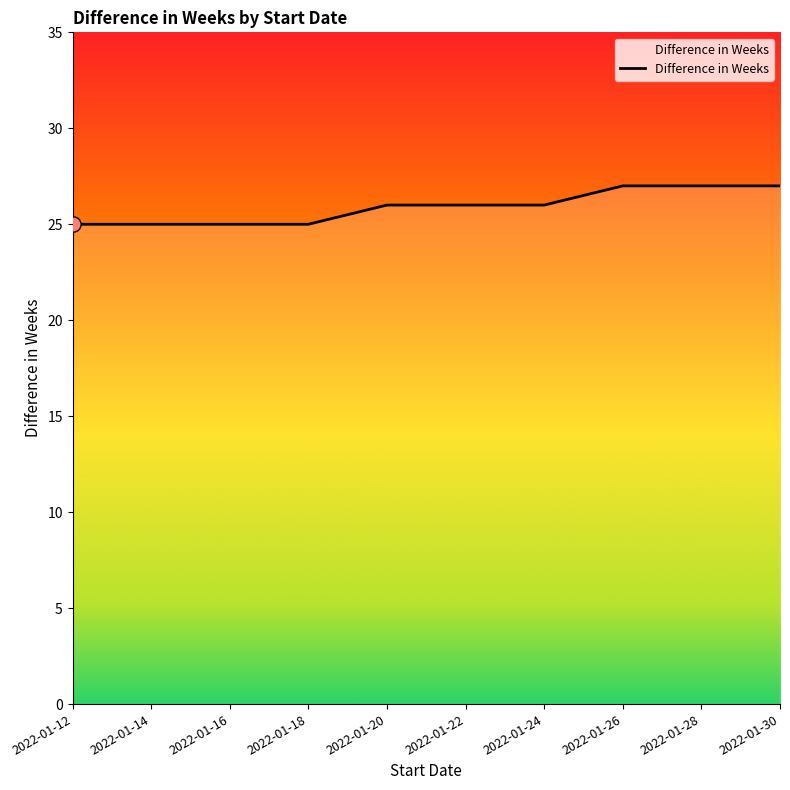

What is the change in value from 2022-01-12 to 2022-01-30?

+2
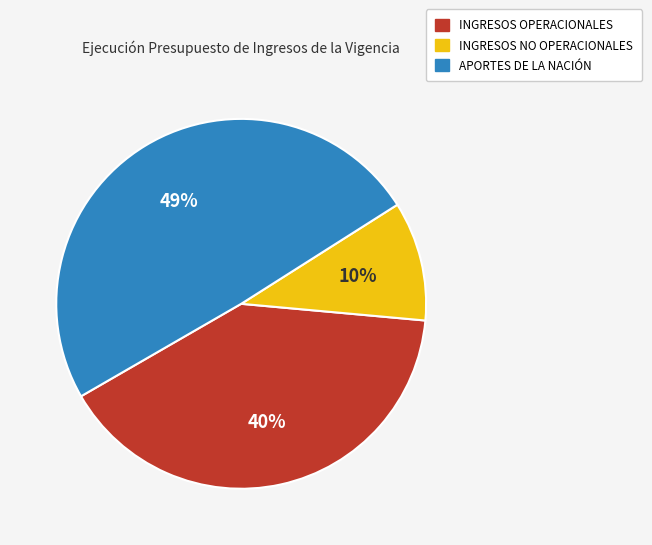

Which has a higher value, INGRESOS OPERACIONALES or APORTES DE LA NACIÓN?

APORTES DE LA NACIÓN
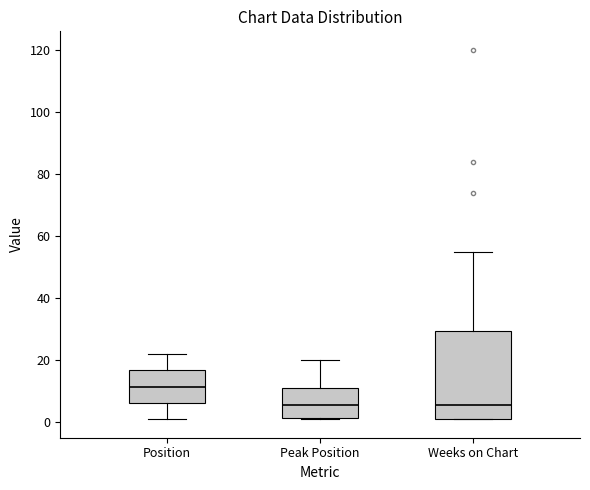

Where does the upper whisker of the box for Peak Position end on the y-axis? The values are not printed on the chart, so give them approximately, as read against the axis.

20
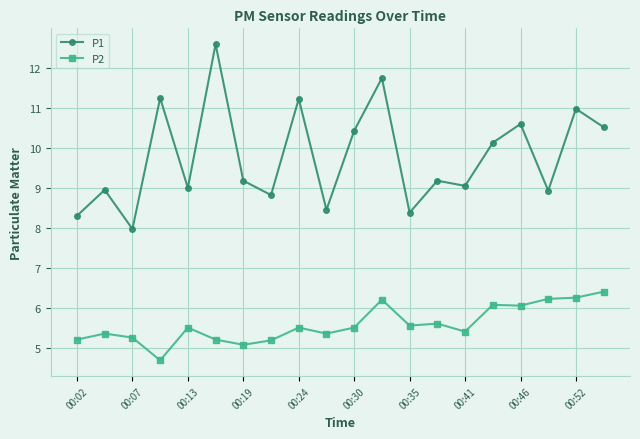

True or false: P1 and P2 intersect in this chart.

False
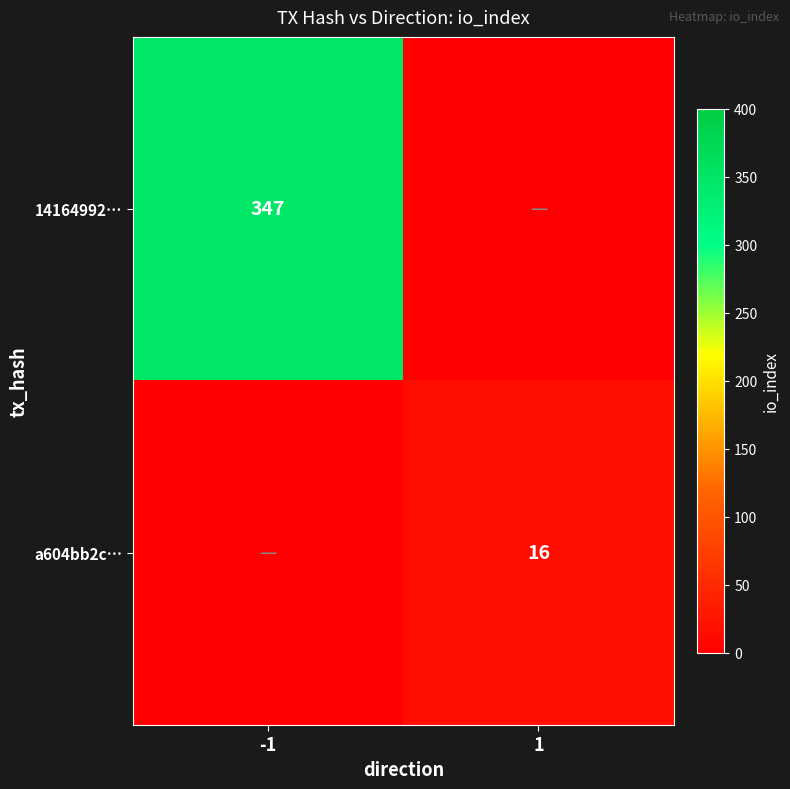

Is the value of a604bb2c… at 1 greater than the value of 14164992… at -1?

No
..............................
*The task*:
Put every line of text from the records above into a numbered list, one line per item. Skip blank lines and leave out the pictures.

*Completed task*:
1. What is the change in value from 2022-01-12 to 2022-01-30?
2. +2
3. Which has a higher value, INGRESOS OPERACIONALES or APORTES DE LA NACIÓN?
4. APORTES DE LA NACIÓN
5. Where does the upper whisker of the box for Peak Position end on the y-axis? The values are not printed on the chart, so give them approximately, as read against the axis.
6. 20
7. True or false: P1 and P2 intersect in this chart.
8. False
9. Is the value of a604bb2c… at 1 greater than the value of 14164992… at -1?
10. No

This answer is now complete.